For my research assistant position I have been cleaning lots of taxonomic data for tree species in southern Africa. On the surface this seems simple, Brachystegia spiciformis gets split into c("Brachystegia", "spiciformis"). However, what about when the species is written as Brachystegia spiciformis var. kwangensis? Here is a list of possible species name forms I found in my dataset:

And that isn’t counting the species with multiple below-species taxonomic ranks, like: Vachellia gerrardii subsp. gerrardii var. latisiliqua.

Separating these out by hand would take a very long time, so I wrote a function which does it for me.

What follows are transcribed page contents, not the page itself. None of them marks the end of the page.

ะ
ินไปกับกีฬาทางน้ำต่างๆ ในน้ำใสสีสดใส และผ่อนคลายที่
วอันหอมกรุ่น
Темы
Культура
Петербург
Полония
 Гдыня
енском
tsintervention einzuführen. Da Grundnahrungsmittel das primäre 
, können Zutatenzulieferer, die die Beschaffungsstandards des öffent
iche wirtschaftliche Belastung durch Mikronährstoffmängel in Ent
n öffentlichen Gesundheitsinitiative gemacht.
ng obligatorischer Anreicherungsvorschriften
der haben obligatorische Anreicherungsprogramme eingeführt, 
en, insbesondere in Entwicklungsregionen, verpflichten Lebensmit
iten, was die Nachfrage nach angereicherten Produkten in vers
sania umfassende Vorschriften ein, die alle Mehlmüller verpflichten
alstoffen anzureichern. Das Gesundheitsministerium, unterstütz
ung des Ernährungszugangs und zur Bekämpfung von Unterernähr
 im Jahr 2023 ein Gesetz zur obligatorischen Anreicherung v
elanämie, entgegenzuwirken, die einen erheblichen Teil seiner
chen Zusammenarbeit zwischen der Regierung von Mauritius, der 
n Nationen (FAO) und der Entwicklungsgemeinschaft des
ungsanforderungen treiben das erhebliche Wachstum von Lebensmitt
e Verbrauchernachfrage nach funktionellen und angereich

First the function splits strings by spaces or optionally dots with no spaces, then it searches to see if a species is cf., meaning that the absolute species isn’t known but a guess has been made, in which case species is replaces with indet (indeterminate) and the species is stored in the confer column. Then a similar process to search for both varieties and subspecies. If below-species ranks are to be returned then the dataframe is returned as is, otherwise the confer column replaces the indet in species if below-species ranks are not returned.

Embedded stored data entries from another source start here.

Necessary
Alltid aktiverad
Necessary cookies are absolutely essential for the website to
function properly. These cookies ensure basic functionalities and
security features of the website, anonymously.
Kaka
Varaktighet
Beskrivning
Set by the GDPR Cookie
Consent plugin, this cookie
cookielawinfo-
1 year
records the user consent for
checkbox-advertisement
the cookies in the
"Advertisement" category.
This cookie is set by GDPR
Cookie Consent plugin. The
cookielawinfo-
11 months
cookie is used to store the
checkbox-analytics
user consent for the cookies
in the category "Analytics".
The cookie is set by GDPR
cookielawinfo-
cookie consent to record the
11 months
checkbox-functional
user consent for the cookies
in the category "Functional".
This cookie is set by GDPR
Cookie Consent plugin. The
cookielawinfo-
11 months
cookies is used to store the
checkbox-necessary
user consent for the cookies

This function doesn’t catch Brachystegia sp.2, but I have a separate function which replaces these with Brachystegia indet based on a lookup table supplied by the user.

#' Split full species name into genus, species, and optionally below-species taxonomic ranks
#'
#' @param x vector of genus and species names
#' @param subsp logical, should lower taxonomic ranks be returned?
#'
#' @return dataframe of character vectors with one column per rank
#'
#' @export
#'
splitSpecies <- function(x, subsp = TRUE) {
  x <- strsplit(x, " |[a-z]\\.[a-z]")

  x <- lapply(x, function(y) {
    # genus
    genus <- y[1]

    # cf and species 
    if (grepl("cf(\\.)?", y[2])) {
      species <- "indet"
      cf <- y[3]
      plus <- 1
    } else {
      species <- y[2]
      cf <- NA_character_
      plus <- 0
    }

    if (!is.na(y[3+plus])) {
      sub_string <- paste(y[(3+plus):length(y)], collapse = " ")

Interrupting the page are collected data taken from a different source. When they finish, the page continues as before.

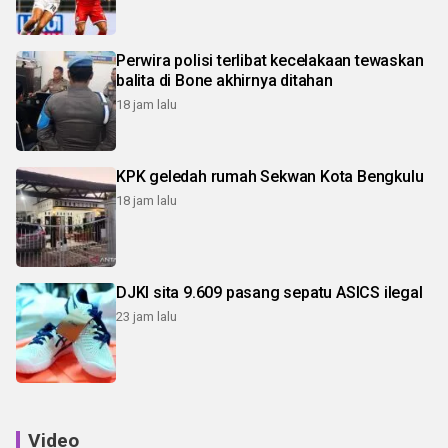
Perwira polisi terlibat kecelakaan tewaskan
balita di Bone akhirnya ditahan
18 jam lalu
KPK geledah rumah Sekwan Kota Bengkulu
18 jam lalu
DJKI sita 9.609 pasang sepatu ASICS ilegal
23 jam lalu
Video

      # variety if present
      if (grepl("var(\\.)?", sub_string)) {
        string <- strsplit(sub_string, " ")
        variety <- string[[1]][which(grepl("var(\\.)", string[[1]])) + 1]
      } else {
        variety <- NA_character_
      }

      # subspecies if present
      if (grepl("subs(p)?(\\.)?", sub_string)) {
        string <- strsplit(sub_string, " ")
        subspecies <- string[[1]][which(grepl("subs(p)?(\\.)?", string[[1]])) + 1]
      } else {
        subspecies <- NA_character_
      }
      c(genus, species, cf, subspecies, variety)
    } else {
      c(genus, species, cf, NA_character_, NA_character_)
    }
  })

  out <- as.data.frame(do.call(rbind, x))
  names(out) <- c("genus", "species", "confer", "subspecies", "variety")[1:length(out)]

  # Replace cf. as species is subsp. == FALSE
  if (subsp) {
    out <- out
  } else {
    out$species[!is.na(out$confer)] <- out$confer[!is.na(out$confer)]
    out <- out[,c("genus", "species")]
  }
  return(out)
}